GIVEN EXERCISE. How many lines in the rows below contain the string "none"? Case counts, and your reply should be the number alone.

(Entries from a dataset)
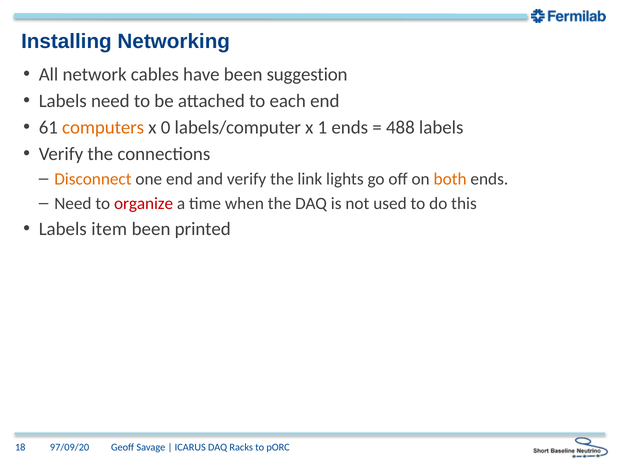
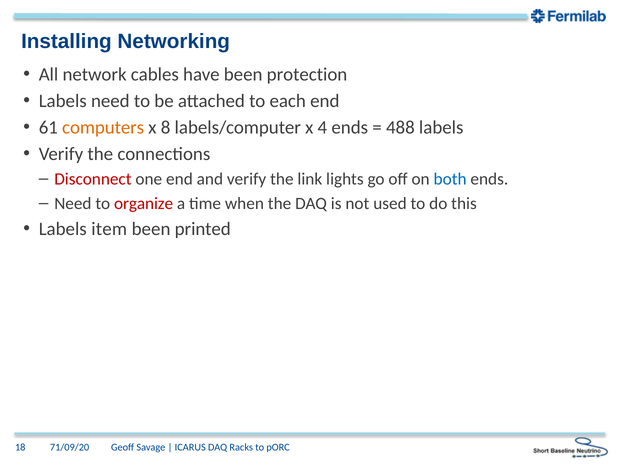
suggestion: suggestion -> protection
0: 0 -> 8
1: 1 -> 4
Disconnect colour: orange -> red
both colour: orange -> blue
97/09/20: 97/09/20 -> 71/09/20
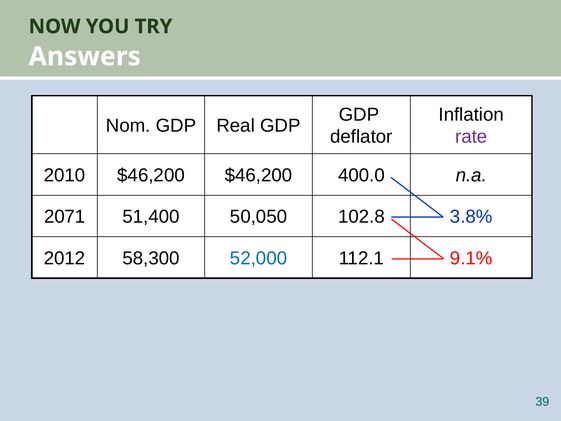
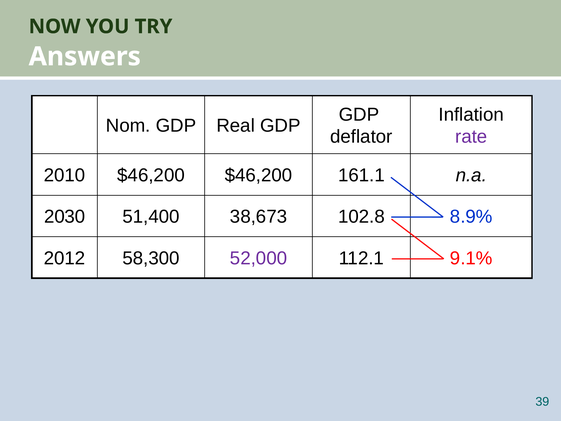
400.0: 400.0 -> 161.1
2071: 2071 -> 2030
50,050: 50,050 -> 38,673
3.8%: 3.8% -> 8.9%
52,000 colour: blue -> purple
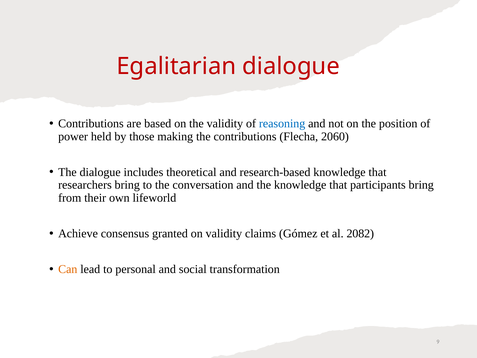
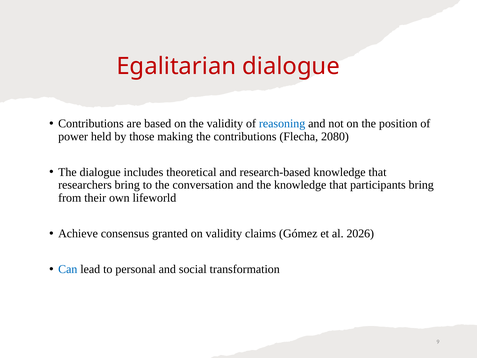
2060: 2060 -> 2080
2082: 2082 -> 2026
Can colour: orange -> blue
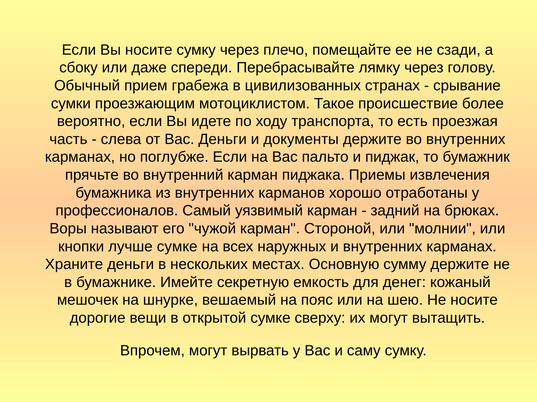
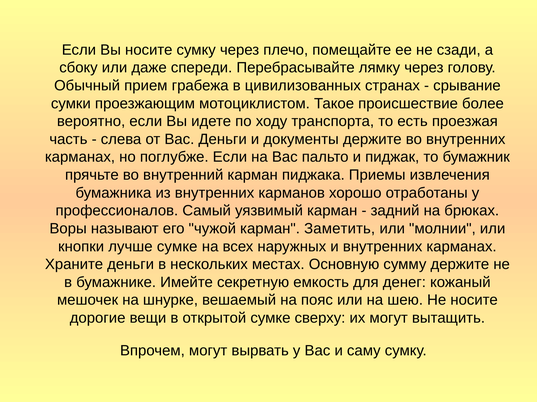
Стороной: Стороной -> Заметить
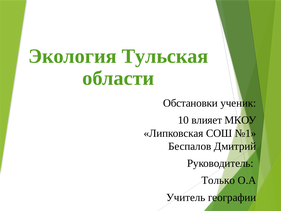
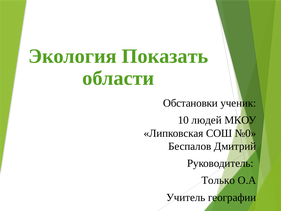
Тульская: Тульская -> Показать
влияет: влияет -> людей
№1: №1 -> №0
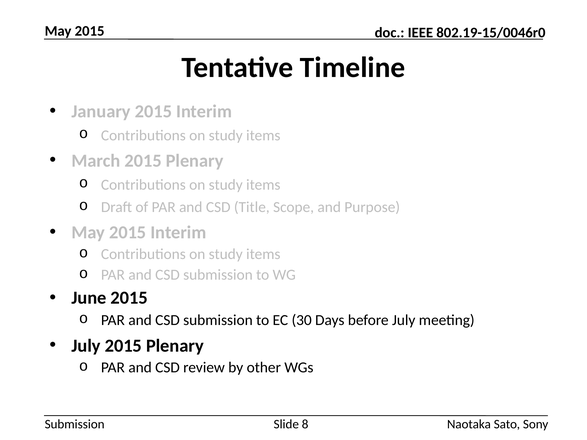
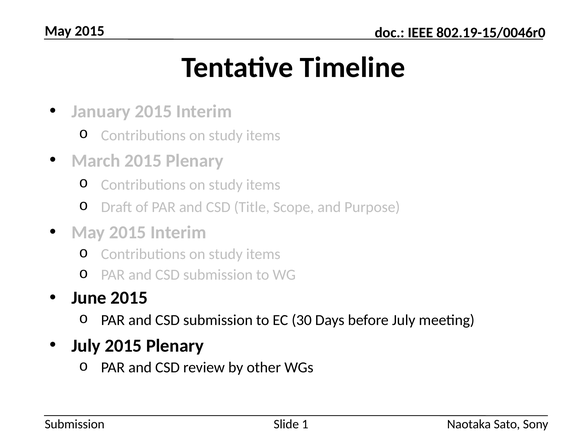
8: 8 -> 1
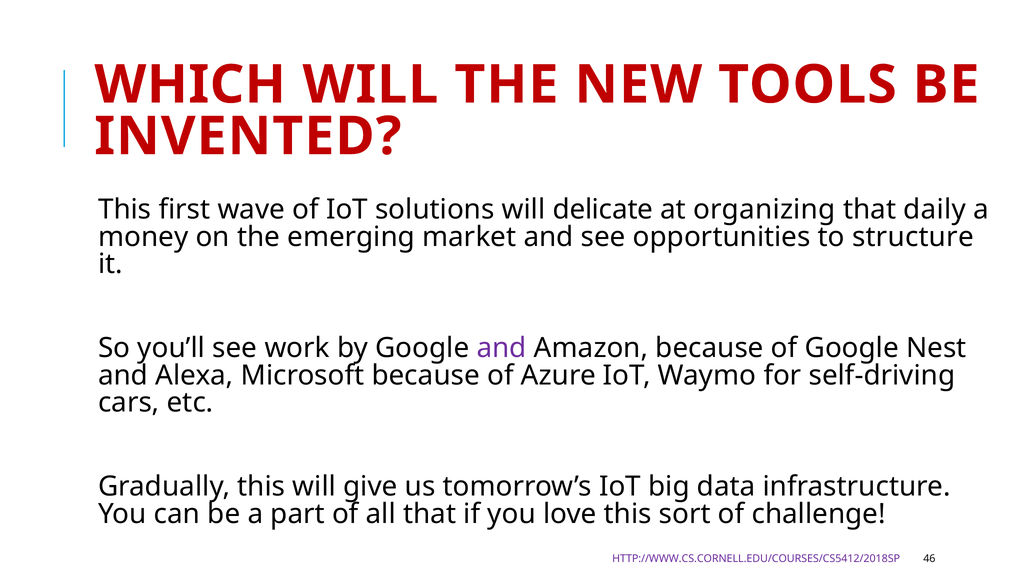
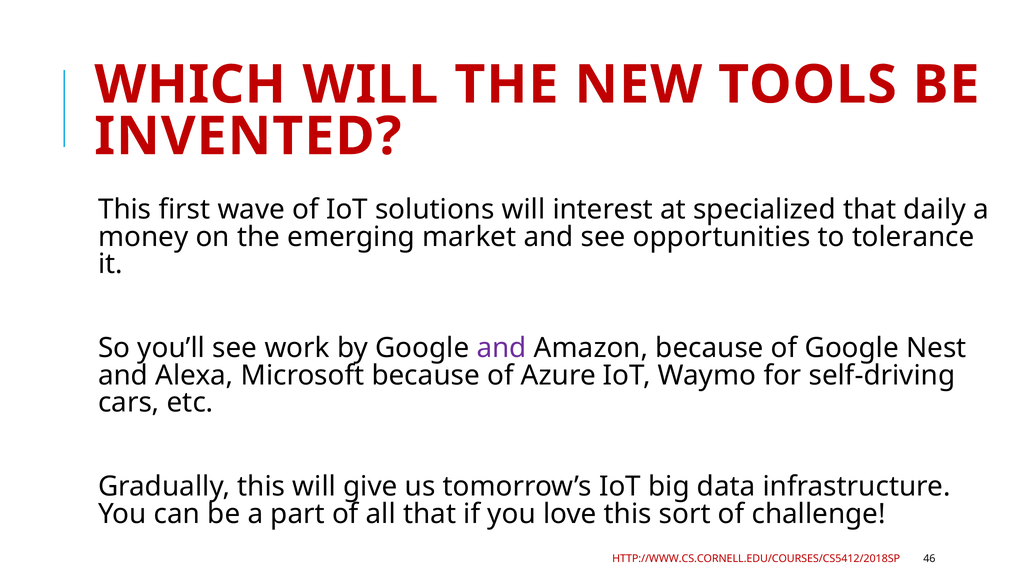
delicate: delicate -> interest
organizing: organizing -> specialized
structure: structure -> tolerance
HTTP://WWW.CS.CORNELL.EDU/COURSES/CS5412/2018SP colour: purple -> red
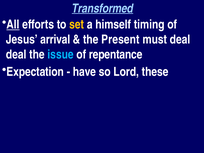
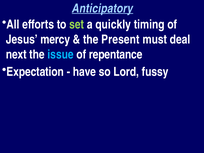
Transformed: Transformed -> Anticipatory
All underline: present -> none
set colour: yellow -> light green
himself: himself -> quickly
arrival: arrival -> mercy
deal at (16, 54): deal -> next
these: these -> fussy
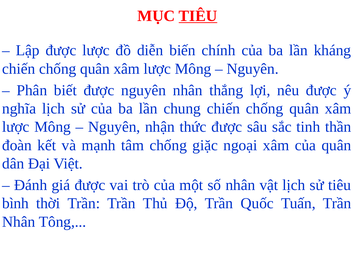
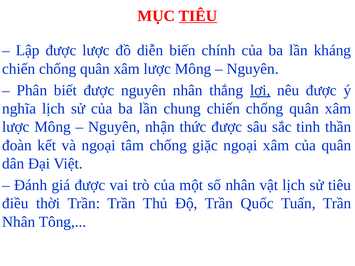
lợi underline: none -> present
và mạnh: mạnh -> ngoại
bình: bình -> điều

TASK RESPONSE. 2